REQUIREMENT: Copy the lines running from the one that contains "[296,716,360,731] a node" to the end of the entries below, exactly and with no pictures.

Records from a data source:

»»

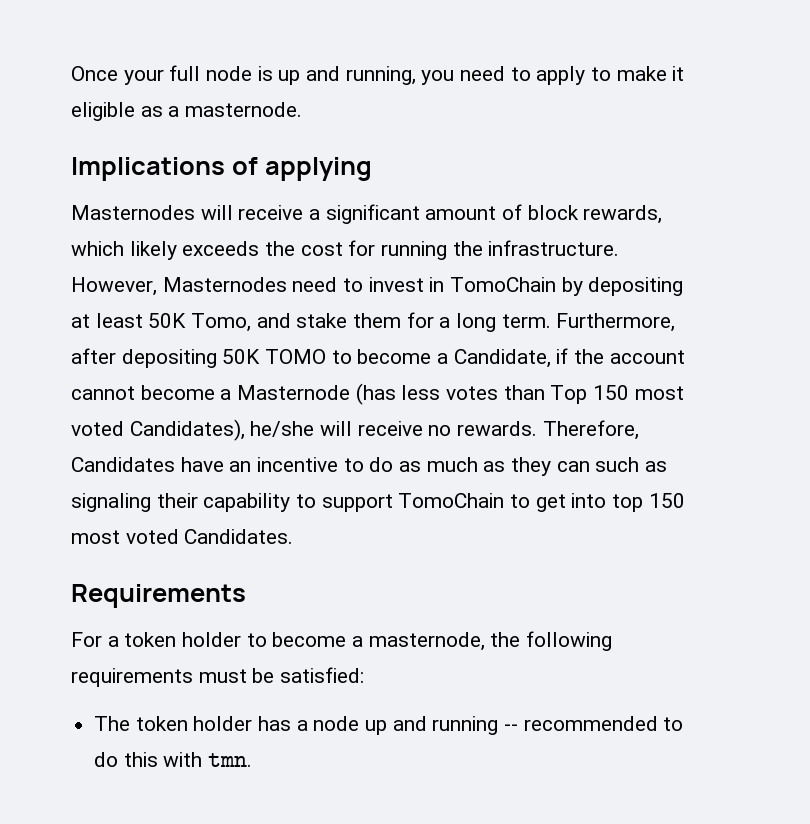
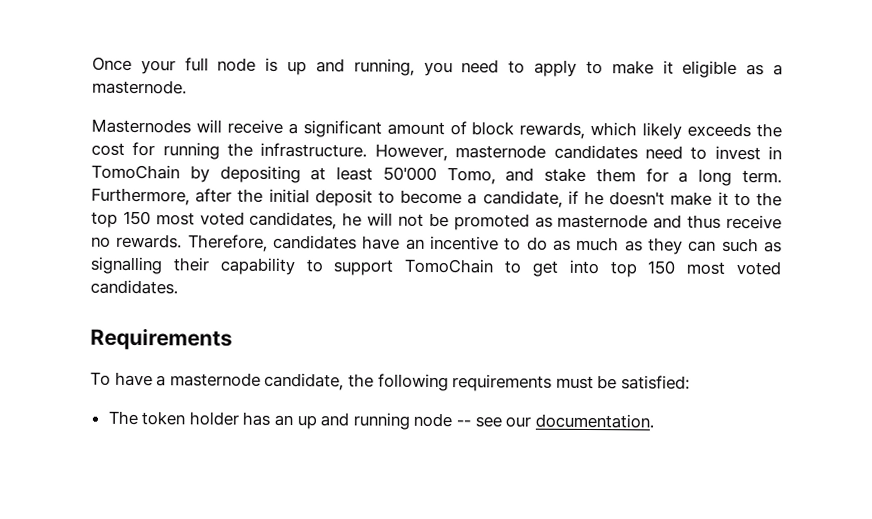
[71,157,372,181] // Implications of applying -> (187, 87) none
[162,277,287,292] Masternodes -> [455,144,638,160] masternode candidates
[148,313,187,328] 50K -> [382,166,437,182] 50'000
[121,348,685,368] [71,383,684,405] [71,419,353,441] depositing 50K TOMO to become a Candidate, if the account cannot become a Masternode (has less votes than Top 150 most voted Candidates), he/she will -> [237,188,783,208] [91,210,722,231] the initial deposit to become a candidate, if he doesn't make it to the top 150 most voted candidates, he will not be promoted as masternode and thus
[71,457,175,472] Candidates -> [273,234,357,250] candidates
[71,493,151,512] signaling -> [90,256,163,275] signalling
[184,529,294,544] Candidates. -> [90,279,178,295] candidates.
[71,632,485,651] For a token holder to become a masternode, -> [90,371,345,391] To have a masternode candidate,
[296,716,360,731] a node -> [274,414,294,427] an
[504,716,684,731] [94,752,253,767] -- recommended to do this with tmn. -> [413,412,654,429] node -- see our documentation.

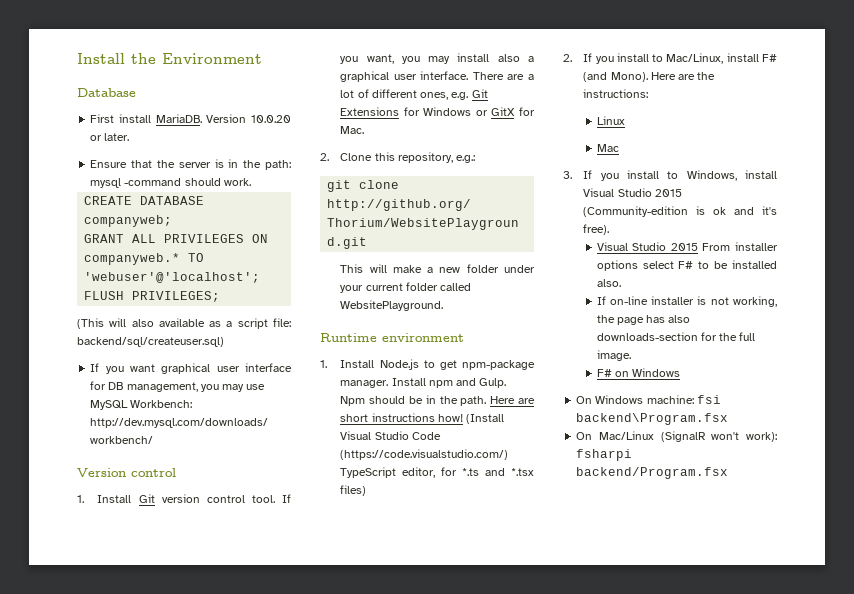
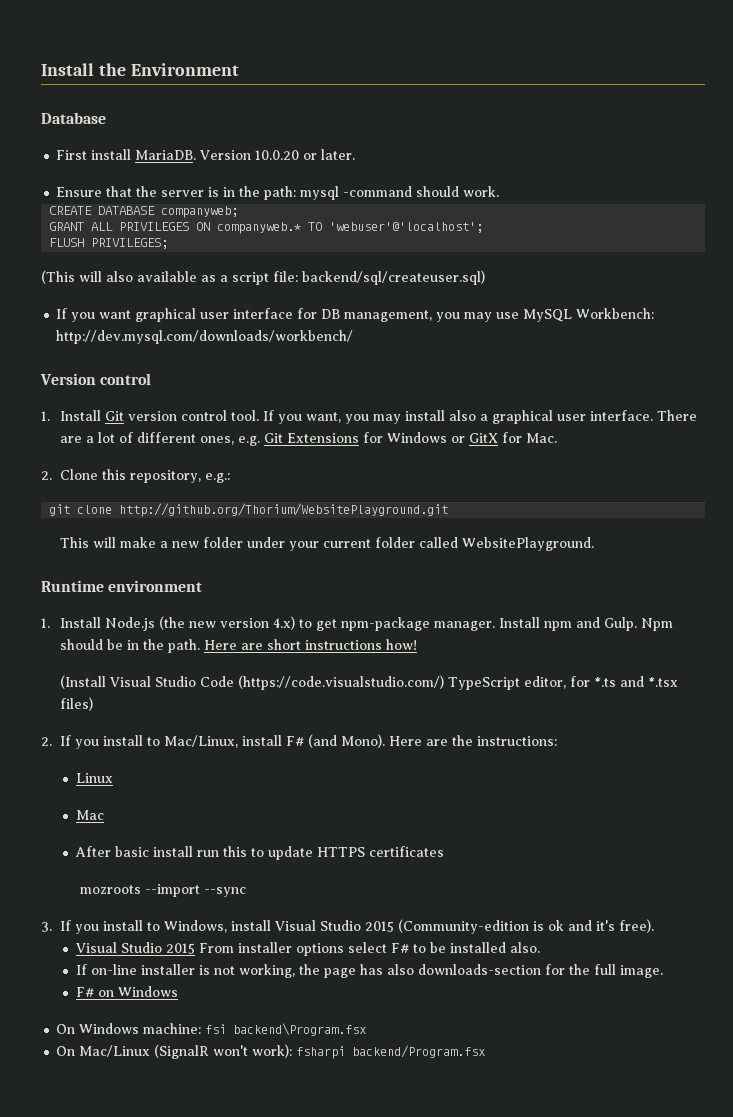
(419, 364) none -> [159,616,296,630] (the new version 4.x)
(463, 418) none -> (418, 644) //
(619, 148) none -> [74,846,444,860] [79,884,246,897] // After basic install run this to update HTTPS certificates // mozroots --import --sync

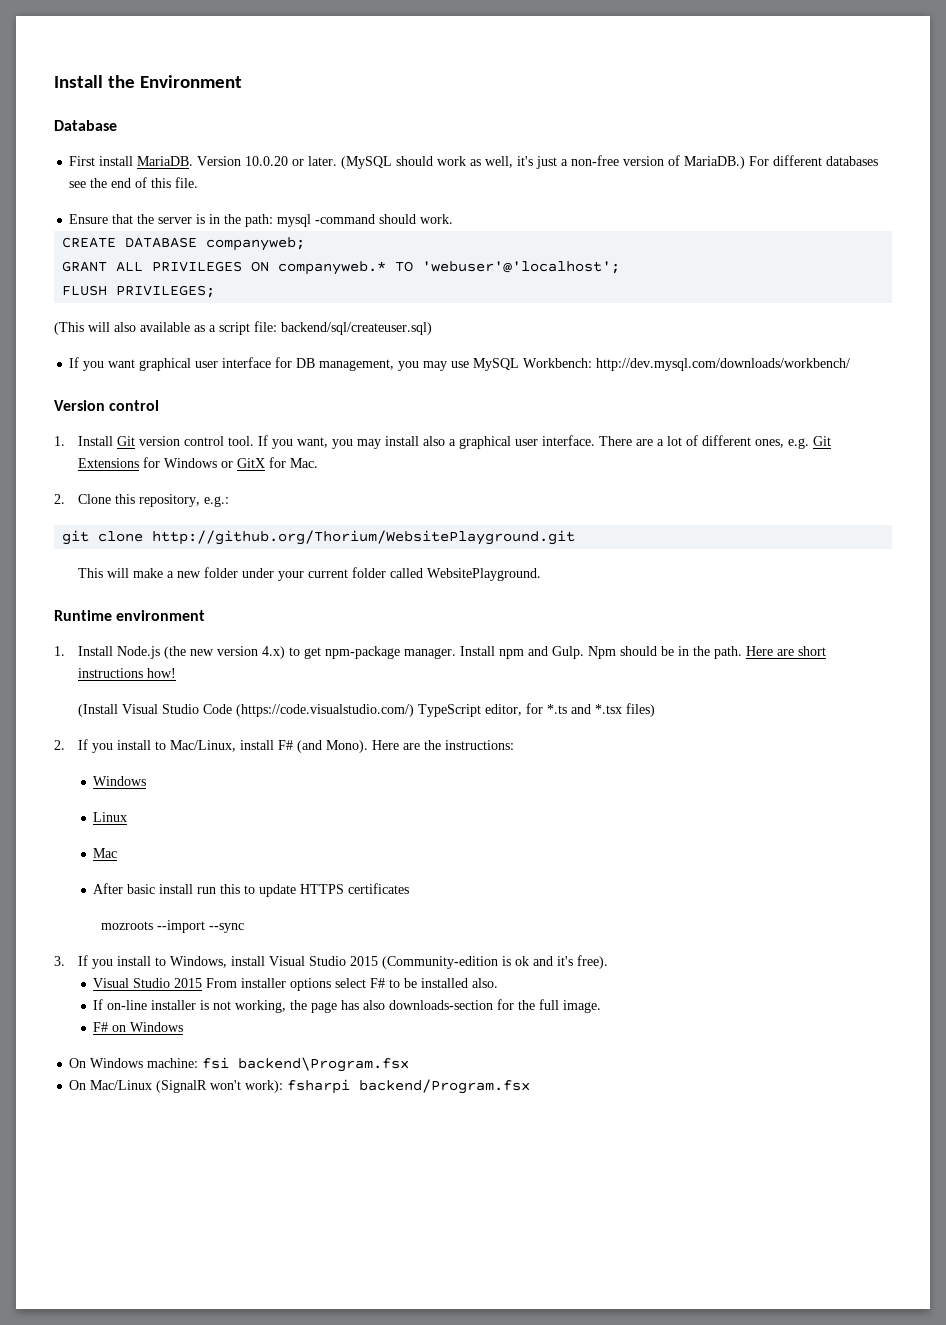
(356, 154) none -> [341,155,879,169] [69,177,199,188] (MySQL should work as well, it's just a non-free version of MariaDB.) For different databases see the end of this file.
(558, 741) none -> [93,776,147,786] // Windows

««

COMPLETED TASK:
[296,716,360,731] a node -> [274,414,294,427] an
[504,716,684,731] [94,752,253,767] -- recommended to do this with tmn. -> [413,412,654,429] node -- see our documentation.

(419, 364) none -> [159,616,296,630] (the new version 4.x)
(463, 418) none -> (418, 644) //
(619, 148) none -> [74,846,444,860] [79,884,246,897] // After basic install run this to update HTTPS certificates // mozroots --import --sync

(356, 154) none -> [341,155,879,169] [69,177,199,188] (MySQL should work as well, it's just a non-free version of MariaDB.) For different databases see the end of this file.
(558, 741) none -> [93,776,147,786] // Windows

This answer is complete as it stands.